_Textauszug_.
Für den ganz großen Coup hat es bei Tatjana Maria nicht gereicht. (NEWS: Marias Finaltraum geplatzt)

Und dennoch hat die 34-Jährige, die in Wimbledon als zweifache Mutter bis ins Halbfinale vorgestürmt ist, die Herzen der Fans im Sturm erobert. Auch Halbfinalgegnerin Ons Jabeur war von Marias Leistung mehr als beeindruckt.

Nach dem verwandelten Matchball und dem Handshake am Netz zog die gute Freundin von Maria die Bad Saulgauerin nochmal auf den Platz und reckte ihren Arm zum Jubel in die Luft. „Ich wollte diesen Moment mit ihr teilen“, beschrieb Jabeur die Szene im Anschluss im Siegerinterview und fügte hinzu: „Sie ist solch eine große Inspiration für viele Spielerinnen. Dieses Comeback mit zwei Kindern – ich kann es immer noch nicht glauben, dass sie das geschafft hat.“ (NEWS: Alles zu Wimbledon)

_Vorliegende Daten_.
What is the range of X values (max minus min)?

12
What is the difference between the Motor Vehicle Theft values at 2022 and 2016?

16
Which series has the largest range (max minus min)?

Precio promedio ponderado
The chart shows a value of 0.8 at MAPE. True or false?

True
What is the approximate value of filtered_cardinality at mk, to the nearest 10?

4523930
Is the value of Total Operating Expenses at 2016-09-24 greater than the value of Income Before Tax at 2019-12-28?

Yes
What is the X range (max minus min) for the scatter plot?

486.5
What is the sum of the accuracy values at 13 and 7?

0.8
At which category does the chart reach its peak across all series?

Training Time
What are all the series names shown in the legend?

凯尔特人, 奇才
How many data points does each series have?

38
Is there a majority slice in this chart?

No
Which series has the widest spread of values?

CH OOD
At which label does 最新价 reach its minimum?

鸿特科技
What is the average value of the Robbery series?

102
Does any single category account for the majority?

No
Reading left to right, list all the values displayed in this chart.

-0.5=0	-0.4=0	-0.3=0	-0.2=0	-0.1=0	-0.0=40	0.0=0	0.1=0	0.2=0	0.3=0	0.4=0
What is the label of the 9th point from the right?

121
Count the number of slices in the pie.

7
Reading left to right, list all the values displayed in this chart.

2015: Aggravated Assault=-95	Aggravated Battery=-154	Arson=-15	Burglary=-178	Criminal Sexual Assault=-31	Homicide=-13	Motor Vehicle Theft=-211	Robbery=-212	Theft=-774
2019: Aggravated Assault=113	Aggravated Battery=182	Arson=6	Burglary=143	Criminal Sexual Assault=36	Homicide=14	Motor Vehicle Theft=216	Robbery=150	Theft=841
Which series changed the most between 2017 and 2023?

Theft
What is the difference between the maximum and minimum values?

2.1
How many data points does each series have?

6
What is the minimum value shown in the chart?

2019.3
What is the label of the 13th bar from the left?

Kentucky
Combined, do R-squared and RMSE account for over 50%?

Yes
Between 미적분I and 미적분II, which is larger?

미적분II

_Aufgabe_. Gib den Textauszug über Tatjana Maria in Wimbledon vollständig und wortgetreu wieder.

_Antwort_.
Für den ganz großen Coup hat es bei Tatjana Maria nicht gereicht. (NEWS: Marias Finaltraum geplatzt)

Und dennoch hat die 34-Jährige, die in Wimbledon als zweifache Mutter bis ins Halbfinale vorgestürmt ist, die Herzen der Fans im Sturm erobert. Auch Halbfinalgegnerin Ons Jabeur war von Marias Leistung mehr als beeindruckt.

Nach dem verwandelten Matchball und dem Handshake am Netz zog die gute Freundin von Maria die Bad Saulgauerin nochmal auf den Platz und reckte ihren Arm zum Jubel in die Luft. „Ich wollte diesen Moment mit ihr teilen“, beschrieb Jabeur die Szene im Anschluss im Siegerinterview und fügte hinzu: „Sie ist solch eine große Inspiration für viele Spielerinnen. Dieses Comeback mit zwei Kindern – ich kann es immer noch nicht glauben, dass sie das geschafft hat.“ (NEWS: Alles zu Wimbledon)